• **Given text**
Turing now to FIG. 4, a flowchart of a process for managing network adapters is depicted in accordance with a preferred embodiment of the present invention. The process illustrated in FIG. 4 may be implemented in a device driver, such as device driver 306 in FIG. 3.

The process begins by setting adapter A as a primary adapter (step 400). Adapter A is set as a primary adapter by enabling Bus Master capability and IO space. The MAC address is set to the alternative MAC address assigned by the device driver. Next, adapter B is set as a standby adapter (step 402). In step 402, the Bus Master and IO space are disabled. Additionally, the MAC address is set to the built-in MAC address for the adapter.

A determination is then made as to whether a network or adapter problem is detected (step 404). This step is performed by using a heartbeat process. If a heartbeat is received within a select period of time, then the adapter is assumed to be functioning properly. If a heartbeat is not received, then a problem is assumed to exist. If a problem is not detected, the process returns to step 404.

• **Record excerpts**
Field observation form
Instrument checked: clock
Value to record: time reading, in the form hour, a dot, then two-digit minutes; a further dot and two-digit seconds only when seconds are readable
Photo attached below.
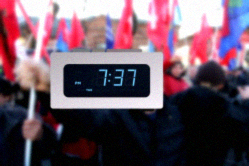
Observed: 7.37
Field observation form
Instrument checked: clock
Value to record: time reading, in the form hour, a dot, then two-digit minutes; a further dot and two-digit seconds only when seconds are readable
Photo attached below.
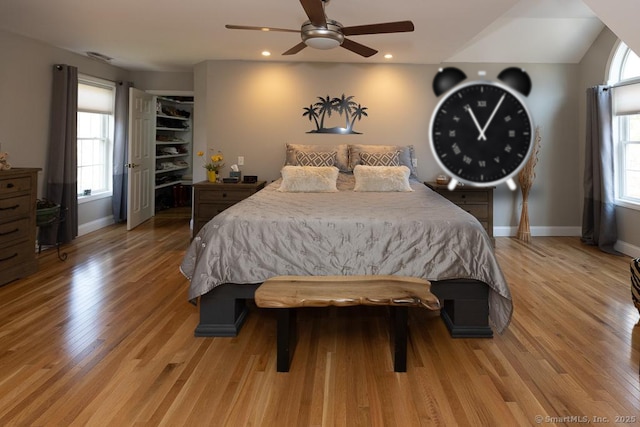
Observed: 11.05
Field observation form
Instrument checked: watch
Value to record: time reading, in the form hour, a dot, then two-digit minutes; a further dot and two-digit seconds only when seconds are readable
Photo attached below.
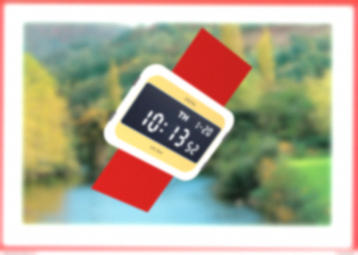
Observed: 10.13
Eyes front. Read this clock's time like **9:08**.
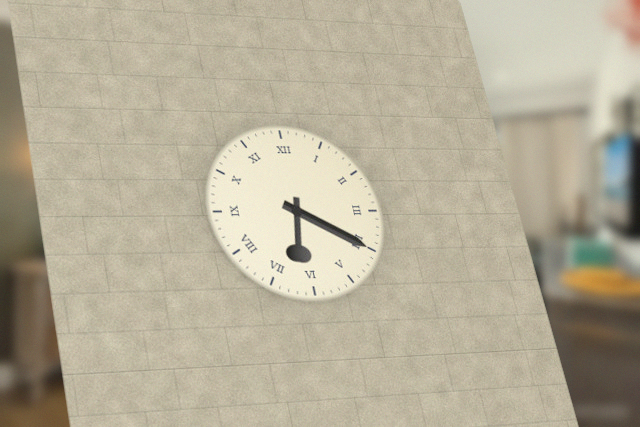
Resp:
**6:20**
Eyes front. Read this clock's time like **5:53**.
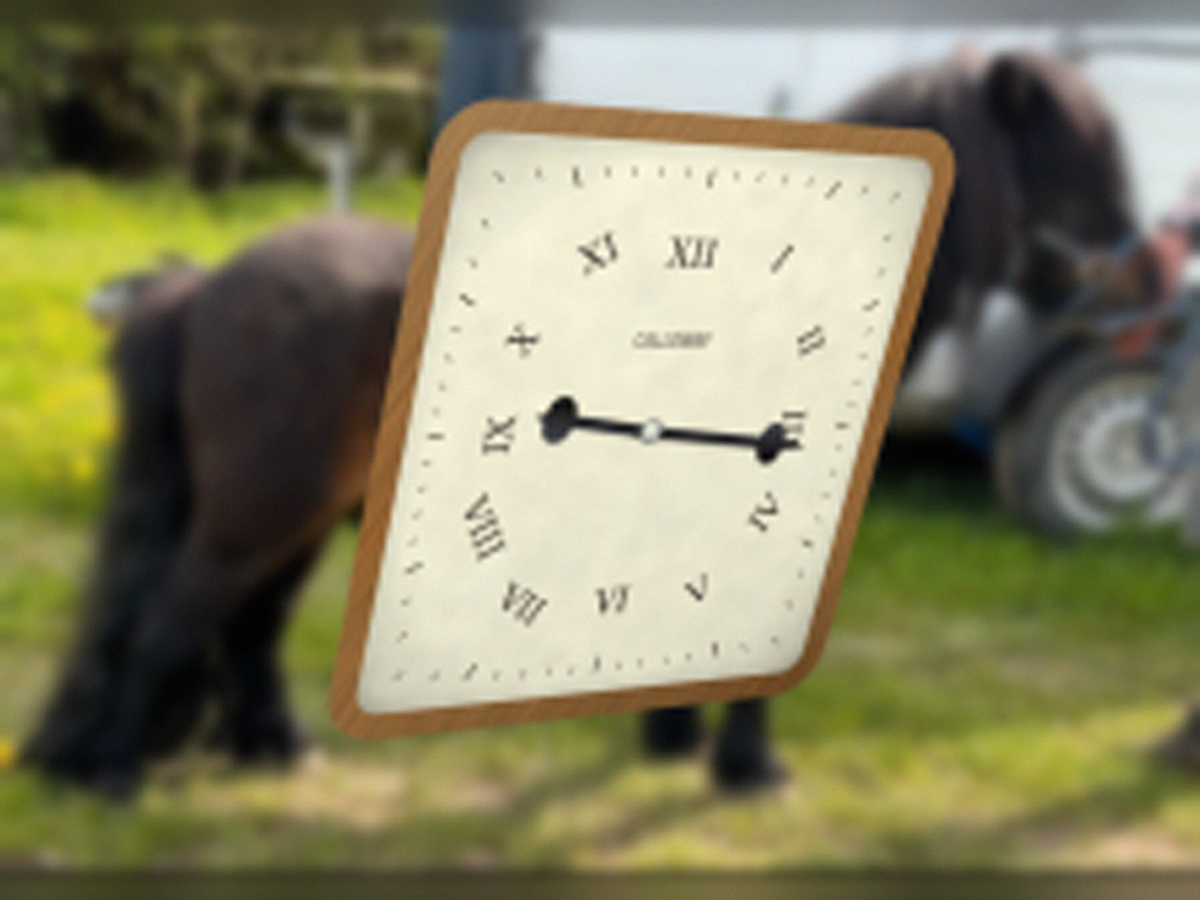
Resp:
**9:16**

• **Instructions to follow**
According to the network adapter text, what MAC address does adapter B get when it is set as the standby adapter? The records can be set aside for this.

• **Response**
Adapter B gets its own built-in MAC address.